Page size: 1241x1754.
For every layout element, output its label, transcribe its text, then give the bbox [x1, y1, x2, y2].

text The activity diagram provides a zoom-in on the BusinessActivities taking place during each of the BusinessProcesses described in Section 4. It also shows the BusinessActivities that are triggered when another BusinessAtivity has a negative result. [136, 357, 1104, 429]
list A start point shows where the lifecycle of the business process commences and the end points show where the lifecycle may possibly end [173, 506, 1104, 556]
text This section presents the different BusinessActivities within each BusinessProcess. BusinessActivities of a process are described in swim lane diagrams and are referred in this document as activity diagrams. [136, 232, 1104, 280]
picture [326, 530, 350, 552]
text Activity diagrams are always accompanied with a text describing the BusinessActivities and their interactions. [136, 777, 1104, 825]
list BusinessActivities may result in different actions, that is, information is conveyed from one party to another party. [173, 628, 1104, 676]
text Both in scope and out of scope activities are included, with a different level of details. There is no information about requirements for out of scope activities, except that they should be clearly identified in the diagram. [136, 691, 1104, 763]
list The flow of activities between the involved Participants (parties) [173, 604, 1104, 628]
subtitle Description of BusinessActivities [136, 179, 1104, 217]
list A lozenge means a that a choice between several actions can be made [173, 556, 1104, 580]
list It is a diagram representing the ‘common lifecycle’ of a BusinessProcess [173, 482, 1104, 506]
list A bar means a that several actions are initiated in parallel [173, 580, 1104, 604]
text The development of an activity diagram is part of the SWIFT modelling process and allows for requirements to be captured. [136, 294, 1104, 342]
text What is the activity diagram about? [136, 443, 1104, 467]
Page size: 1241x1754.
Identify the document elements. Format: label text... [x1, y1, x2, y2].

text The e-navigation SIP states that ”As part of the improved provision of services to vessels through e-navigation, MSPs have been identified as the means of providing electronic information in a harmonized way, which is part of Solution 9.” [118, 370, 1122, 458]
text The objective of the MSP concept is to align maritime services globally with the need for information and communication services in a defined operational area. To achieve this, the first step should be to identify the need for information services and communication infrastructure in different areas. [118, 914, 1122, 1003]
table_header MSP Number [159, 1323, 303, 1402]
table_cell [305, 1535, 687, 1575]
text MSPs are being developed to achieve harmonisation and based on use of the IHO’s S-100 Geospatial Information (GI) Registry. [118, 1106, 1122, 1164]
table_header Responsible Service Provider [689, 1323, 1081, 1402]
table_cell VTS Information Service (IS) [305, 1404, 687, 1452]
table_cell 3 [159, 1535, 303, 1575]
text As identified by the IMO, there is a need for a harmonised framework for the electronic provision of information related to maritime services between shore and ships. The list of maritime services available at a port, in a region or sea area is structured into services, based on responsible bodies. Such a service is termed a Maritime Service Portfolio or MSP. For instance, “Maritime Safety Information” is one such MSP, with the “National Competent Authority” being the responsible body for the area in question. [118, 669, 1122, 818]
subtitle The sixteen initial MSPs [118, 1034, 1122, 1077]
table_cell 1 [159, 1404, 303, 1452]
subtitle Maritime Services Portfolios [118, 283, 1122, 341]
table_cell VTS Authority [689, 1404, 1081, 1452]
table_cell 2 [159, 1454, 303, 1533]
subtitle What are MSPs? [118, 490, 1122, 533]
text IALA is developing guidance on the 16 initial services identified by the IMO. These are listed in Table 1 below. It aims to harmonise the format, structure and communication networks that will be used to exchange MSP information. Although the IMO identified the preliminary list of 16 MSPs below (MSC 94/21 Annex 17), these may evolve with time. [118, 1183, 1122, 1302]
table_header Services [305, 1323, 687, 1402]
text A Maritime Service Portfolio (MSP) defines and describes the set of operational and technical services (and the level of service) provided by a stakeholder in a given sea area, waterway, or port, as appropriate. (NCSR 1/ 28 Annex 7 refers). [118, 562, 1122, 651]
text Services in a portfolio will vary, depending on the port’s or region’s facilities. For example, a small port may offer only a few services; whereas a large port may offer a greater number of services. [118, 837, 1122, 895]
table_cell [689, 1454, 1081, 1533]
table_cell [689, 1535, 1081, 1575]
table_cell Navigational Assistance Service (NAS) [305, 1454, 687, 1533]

______

### Exercise aim
Copy task for the entries above: every line with the string "What".

### Answer to the problem
text What is the activity diagram about? [136, 443, 1104, 467]
subtitle What are MSPs? [118, 490, 1122, 533]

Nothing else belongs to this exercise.